Марли вошел вслед за Дженни в спальню: он еще не подозревал, что на кровати есть что-то живое. Но вот Патрик заворочался и издал слабое чириканье, вроде птичьего. Марли застыл на месте, насторожившись. «Что это такое? Откуда?» Патрик снова пискнул; Марли замер, подняв переднюю лапу, словно охотничья собака. Боже мой, промелькнуло у меня в голове, что, если он воспримет нашего малыша… как добычу?!
Марли прыгнул вперед. Не охотничьим прыжком — не было ни рычания, ни оскаленных зубов. Но и особого гостеприимства в нем не чувствовалось. Мы были наготове: Дженни бросилась к ребенку, а я схватил Марли обеими руками за ошейник и оттащил, приговаривая:
— Все хорошо, парень, все хорошо. Не волнуйся.
Дженни отстегнула Патрика от кресла, а я заставил Марли сесть между своих ног, по-прежнему крепко сжимая его ошейник. Теперь оба мы видели, что он не желает малышу зла. Марли улыбался широкой собачьей улыбкой и вилял хвостом; глаза его блестели радостью и любопытством. Дженни подошла ближе, осторожно дала ему обнюхать младенца, начиная с крошечных ступней и выше — колени, бедра…
Бедный малыш! Ему выпало тяжкое испытание: всего в полтора дня отроду познакомиться с нестандартными гастрономическими вкусами Марли!
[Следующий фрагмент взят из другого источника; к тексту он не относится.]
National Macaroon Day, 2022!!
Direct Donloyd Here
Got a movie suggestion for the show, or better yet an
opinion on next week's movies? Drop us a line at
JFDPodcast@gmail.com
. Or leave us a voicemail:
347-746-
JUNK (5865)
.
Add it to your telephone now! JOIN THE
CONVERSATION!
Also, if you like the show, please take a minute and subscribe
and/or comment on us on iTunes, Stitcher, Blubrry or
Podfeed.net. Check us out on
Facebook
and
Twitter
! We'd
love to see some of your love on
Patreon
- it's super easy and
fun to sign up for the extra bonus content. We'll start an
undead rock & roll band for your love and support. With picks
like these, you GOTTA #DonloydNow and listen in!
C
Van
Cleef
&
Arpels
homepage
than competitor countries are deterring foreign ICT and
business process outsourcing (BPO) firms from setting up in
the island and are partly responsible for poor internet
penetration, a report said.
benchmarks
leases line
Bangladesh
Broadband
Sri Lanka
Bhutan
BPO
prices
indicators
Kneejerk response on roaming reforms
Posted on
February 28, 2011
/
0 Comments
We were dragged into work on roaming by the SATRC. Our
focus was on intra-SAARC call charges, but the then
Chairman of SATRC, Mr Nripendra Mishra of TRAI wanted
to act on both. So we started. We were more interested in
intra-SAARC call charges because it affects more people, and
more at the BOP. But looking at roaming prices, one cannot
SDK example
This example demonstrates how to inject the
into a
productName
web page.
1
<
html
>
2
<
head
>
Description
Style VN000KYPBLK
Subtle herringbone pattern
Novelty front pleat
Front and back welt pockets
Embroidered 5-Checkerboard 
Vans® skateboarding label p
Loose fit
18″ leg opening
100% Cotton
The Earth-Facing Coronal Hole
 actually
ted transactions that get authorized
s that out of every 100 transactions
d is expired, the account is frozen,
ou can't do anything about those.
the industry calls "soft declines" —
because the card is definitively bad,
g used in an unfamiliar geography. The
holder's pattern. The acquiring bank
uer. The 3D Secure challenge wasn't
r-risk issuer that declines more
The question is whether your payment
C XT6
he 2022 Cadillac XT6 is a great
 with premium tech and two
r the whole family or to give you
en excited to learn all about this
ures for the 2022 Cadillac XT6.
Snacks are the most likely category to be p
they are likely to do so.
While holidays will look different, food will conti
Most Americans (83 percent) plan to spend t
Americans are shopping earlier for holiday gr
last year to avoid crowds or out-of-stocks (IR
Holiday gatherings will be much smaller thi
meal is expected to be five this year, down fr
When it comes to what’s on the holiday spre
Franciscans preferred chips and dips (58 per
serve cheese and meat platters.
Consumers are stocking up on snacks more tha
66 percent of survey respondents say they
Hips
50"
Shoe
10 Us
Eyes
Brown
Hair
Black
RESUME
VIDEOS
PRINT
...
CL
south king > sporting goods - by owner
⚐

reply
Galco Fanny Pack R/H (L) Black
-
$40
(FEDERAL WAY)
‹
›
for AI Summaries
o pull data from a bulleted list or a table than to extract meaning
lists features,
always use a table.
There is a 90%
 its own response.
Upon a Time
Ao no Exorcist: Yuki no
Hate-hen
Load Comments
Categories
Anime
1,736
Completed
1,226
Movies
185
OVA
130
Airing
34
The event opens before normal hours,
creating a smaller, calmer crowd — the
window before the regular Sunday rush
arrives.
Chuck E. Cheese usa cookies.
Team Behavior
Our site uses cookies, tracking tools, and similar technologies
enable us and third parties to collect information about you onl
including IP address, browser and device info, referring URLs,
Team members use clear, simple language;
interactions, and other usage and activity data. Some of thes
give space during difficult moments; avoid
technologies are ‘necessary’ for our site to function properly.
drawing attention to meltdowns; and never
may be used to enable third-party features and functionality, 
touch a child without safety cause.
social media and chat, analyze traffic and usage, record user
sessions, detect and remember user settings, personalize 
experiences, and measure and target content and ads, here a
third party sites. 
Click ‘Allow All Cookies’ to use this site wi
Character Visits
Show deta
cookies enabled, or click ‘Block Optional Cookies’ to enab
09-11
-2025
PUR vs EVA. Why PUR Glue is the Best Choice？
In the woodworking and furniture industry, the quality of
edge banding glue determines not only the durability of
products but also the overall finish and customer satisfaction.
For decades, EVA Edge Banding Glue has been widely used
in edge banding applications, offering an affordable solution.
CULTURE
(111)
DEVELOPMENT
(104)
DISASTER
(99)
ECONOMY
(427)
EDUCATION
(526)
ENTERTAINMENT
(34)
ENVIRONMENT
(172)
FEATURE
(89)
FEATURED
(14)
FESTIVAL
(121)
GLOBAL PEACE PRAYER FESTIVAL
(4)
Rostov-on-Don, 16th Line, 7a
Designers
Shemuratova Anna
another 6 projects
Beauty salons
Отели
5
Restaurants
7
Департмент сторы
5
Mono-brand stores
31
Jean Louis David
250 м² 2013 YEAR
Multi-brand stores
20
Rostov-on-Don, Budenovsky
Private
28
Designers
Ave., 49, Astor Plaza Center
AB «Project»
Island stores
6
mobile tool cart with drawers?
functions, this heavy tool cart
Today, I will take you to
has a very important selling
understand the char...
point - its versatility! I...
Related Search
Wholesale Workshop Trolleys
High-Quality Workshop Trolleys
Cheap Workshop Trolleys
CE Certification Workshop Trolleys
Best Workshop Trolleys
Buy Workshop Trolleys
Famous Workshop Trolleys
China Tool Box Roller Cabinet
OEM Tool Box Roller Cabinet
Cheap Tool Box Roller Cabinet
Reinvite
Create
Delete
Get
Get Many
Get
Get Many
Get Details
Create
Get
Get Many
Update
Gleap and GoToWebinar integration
Добравшись до памперса, наш лабрадор впал в какой-то транс: на морде его отразился священный восторг пилигрима, добравшегося до Святой земли.
— Марли, одно лишнее движение — и отправишься на собачьи котлеты! — свирепо предупредила Дженни.
Если бы он попытался напасть на ребенка — несомненно, так бы оно и было. Но скоро мы поняли, что такого быть не может. Проблема в другом: как отучить его жрать памперсы?
Дни складывались в недели, а недели — в месяцы, и постепенно Марли начал воспринимать Патрика как лучшего друга. Он понял, что этот новый человечек очень хрупок и беззащитен, так что рядом с ним двигался очень осторожно. Когда Патрик играл в кроватке, Марли подходил и нежно облизывал ему лицо. Когда Патрик начал ползать — Марли распластывался на полу и позволял малышу карабкаться на себя, как на гору. Патрик мог тянуть его за шерсть, трепать за уши — но Марли, добродушный гигант, этого словно не замечал.
У нас с Дженни установился новый распорядок дня. Ночью она вставала каждые несколько часов, чтобы покормить Патрика. Первое утреннее кормление — в шесть часов — я брал на себя. Полусонный, я извлекал малыша из колыбели, менял ему памперсы и давал бутылочку с молочной смесью. Перед глазами у меня за окном разгорался рассвет, а на коленях лежал, сладко причмокивая, крохотный живой комочек. Накормив Патрика и заставив его как следует срыгнуть, я одевал его, одевался сам, подзывал свистом Марли, и мы втроем отправлялись на утреннюю прогулку по набережной. Мы купили трехколесную прогулочную коляску, которую можно было катать не только по асфальту, но и по земле или песку. Должно быть, втроем мы представляли изумительное зрелище: Марли рвется вперед, я изо всех сил тяну его назад, а между нами хохочет и машет ручками Патрик. А дома меня ждала Дженни и горячий кофе.